To me, this is odious. These companies are putting profits before patients. What company wouldn’t want to know whether the drugs they make are safe?
Most patients who take blockers continue on to hormone therapy, i.e. to fuller transitioning. And according to the article, in general those who complete transitioning are happy with their decision.
Like Ms. Chavira, most patients who take puberty blockers move on to hormones to transition, as many as 98 percent in British and Dutch studies. While many doctors see that as evidence that the right adolescents are getting the drugs, others worry that some young people are being swept into medical interventions too soon.
. . .The first trans patient treated with blockers, from age 13 to 18, moved on to testosterone, the male sex hormone. Halting female puberty had offered emotional relief and helped him look more masculine. As the Dutch clinicians prescribed blockers, followed by hormones, to a half-dozen other patients in those early years, the medical team found that their mental health and well-being improved.

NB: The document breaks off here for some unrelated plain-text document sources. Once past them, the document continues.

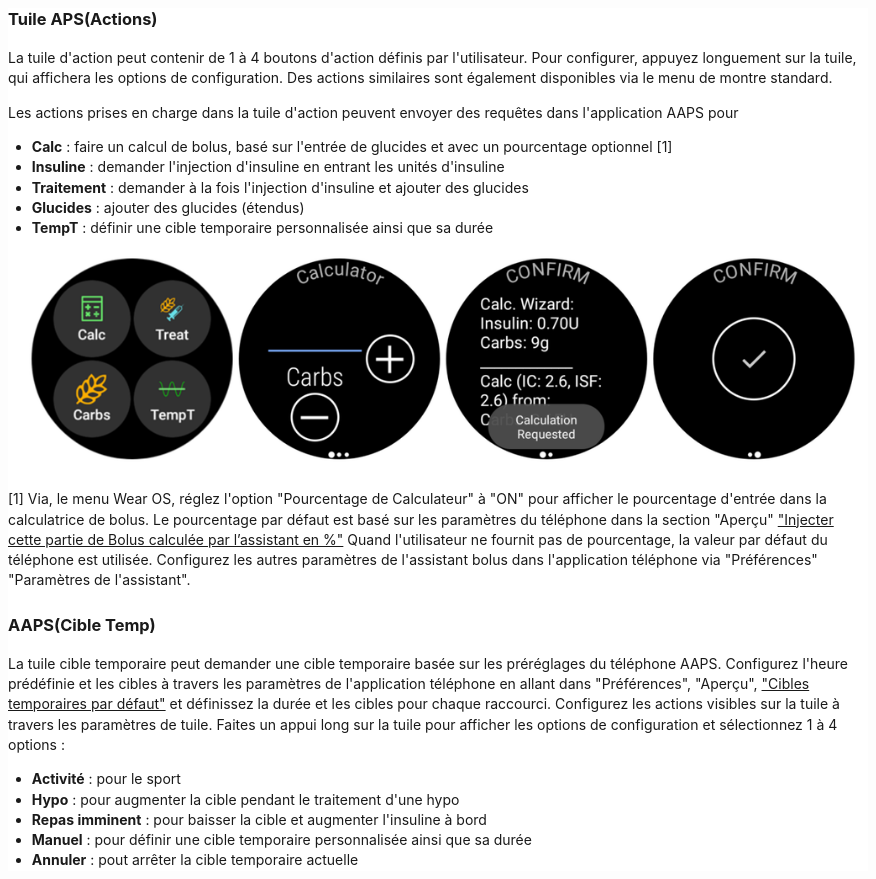 ### Tuile APS(Actions)

La tuile d'action peut contenir de 1 à 4 boutons d'action définis par l'utilisateur. Pour configurer, appuyez longuement sur la tuile, qui affichera les options de configuration. Des actions similaires sont également disponibles via le menu de montre standard.

Les actions prises en charge dans la tuile d'action peuvent envoyer des requêtes dans l'application AAPS pour

* **Calc** : faire un calcul de bolus, basé sur l'entrée de glucides et avec un pourcentage optionnel [1]
* **Insuline** : demander l'injection d'insuline en entrant les unités d'insuline
* **Traitement** : demander à la fois l'injection d'insuline et ajouter des glucides
* **Glucides** : ajouter des glucides (étendus)
* **TempT** : définir une cible temporaire personnalisée ainsi que sa durée

![Wear action tile, sample calculator](../images/wear_actions.png)

[1] Via, le menu Wear OS, réglez l'option "Pourcentage de Calculateur" à "ON" pour afficher le pourcentage d'entrée dans la calculatrice de bolus. Le pourcentage par défaut est basé sur les paramètres du téléphone dans la section "Aperçu" ["Injecter cette partie de Bolus calculée par l’assistant en %"](Config-Builder.html#advanced-settings) Quand l'utilisateur ne fournit pas de pourcentage, la valeur par défaut du téléphone est utilisée. Configurez les autres paramètres de l'assistant bolus dans l'application téléphone via "Préférences" "Paramètres de l'assistant".

### AAPS(Cible Temp)

La tuile cible temporaire peut demander une cible temporaire basée sur les préréglages du téléphone AAPS. Configurez l'heure prédéfinie et les cibles à travers les paramètres de l'application téléphone en allant dans "Préférences", "Aperçu", ["Cibles temporaires par défaut"](Config-Builder.html#default-temp-targets) et définissez la durée et les cibles pour chaque raccourci. Configurez les actions visibles sur la tuile à travers les paramètres de tuile. Faites un appui long sur la tuile pour afficher les options de configuration et sélectionnez 1 à 4 options :

* **Activité** : pour le sport
* **Hypo** : pour augmenter la cible pendant le traitement d'une hypo
* **Repas imminent** : pour baisser la cible et augmenter l'insuline à bord
* **Manuel** : pour définir une cible temporaire personnalisée ainsi que sa durée
* **Annuler** : pout arrêter la cible temporaire actuelle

“They were usually coming in very miserable, feeling like an outsider in school, depressed or anxious,” recalled Dr. Peggy Cohen-Kettenis, a retired psychologist at the clinic. “And then you start to do this treatment, and a few years later, you see them blossoming.”
The general take I have on this article is that most people who decide to become transsexual are happy with their decision, despite the potential dangers of puberty blockers (they likely don’t know the scientific effects on bone density, and of course we don’t know the full scientific effects on the rest of the body). Is an informed decision then possible? Well, we don’t have all the medical data to say “fully informed”, but the feeling of relief that many describe when they transition suggests that in the absence of long-term studies, they can do three things:
a. Get “nonaffirmative” care. Since a hefty percentage of those who feel they’re in the “wrong” body (but don’t take puberty blockers) wind up gay rather than becoming transsexual, this suggests that an objective therapist, not committed to transitioning, should work with the patient beforehand. After all, transitioning, besides making you sterile, may have unknown medical effects, and presumably children who become gay are no less happy than those who transition.
b. Do not take puberty blockers but go directly from a child or adolescent to hormone supplements that cause permanent changes in your body. This, however, gives the young person no time to contemplate changing their gender, and surely you have to be old enough to give informed consent (see below).
c. Wait until you’re finished with puberty to start transitioning. Although this may prolong gender dysphoria, it staves off any deleterious effects of puberty blockers and also gives you some additional age that is supposed to be correlated with wisdom. This is the solution I recommend, but one that not everyone is on board with.